THE INPUT:
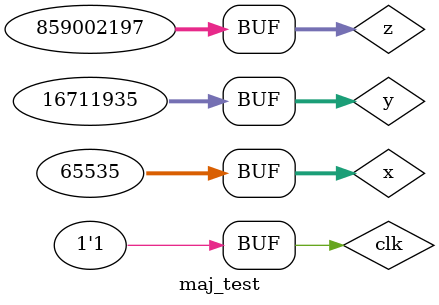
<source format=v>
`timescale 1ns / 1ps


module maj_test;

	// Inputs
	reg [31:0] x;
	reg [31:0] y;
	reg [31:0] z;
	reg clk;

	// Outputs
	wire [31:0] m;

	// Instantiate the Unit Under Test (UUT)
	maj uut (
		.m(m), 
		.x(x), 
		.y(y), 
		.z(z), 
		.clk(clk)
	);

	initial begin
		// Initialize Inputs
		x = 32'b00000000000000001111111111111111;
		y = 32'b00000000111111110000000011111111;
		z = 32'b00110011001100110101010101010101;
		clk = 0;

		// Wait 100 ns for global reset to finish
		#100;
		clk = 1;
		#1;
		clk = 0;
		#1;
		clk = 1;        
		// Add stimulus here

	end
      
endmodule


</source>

YOUR OBJECTIVE: Copy out, word for word, only the lines from the one with "z = 32'b00110011001100110101010101010101;" through the last line of the material above.

RESULT BELOW:
		z = 32'b00110011001100110101010101010101;
		clk = 0;

		// Wait 100 ns for global reset to finish
		#100;
		clk = 1;
		#1;
		clk = 0;
		#1;
		clk = 1;        
		// Add stimulus here

	end
      
endmodule


</source>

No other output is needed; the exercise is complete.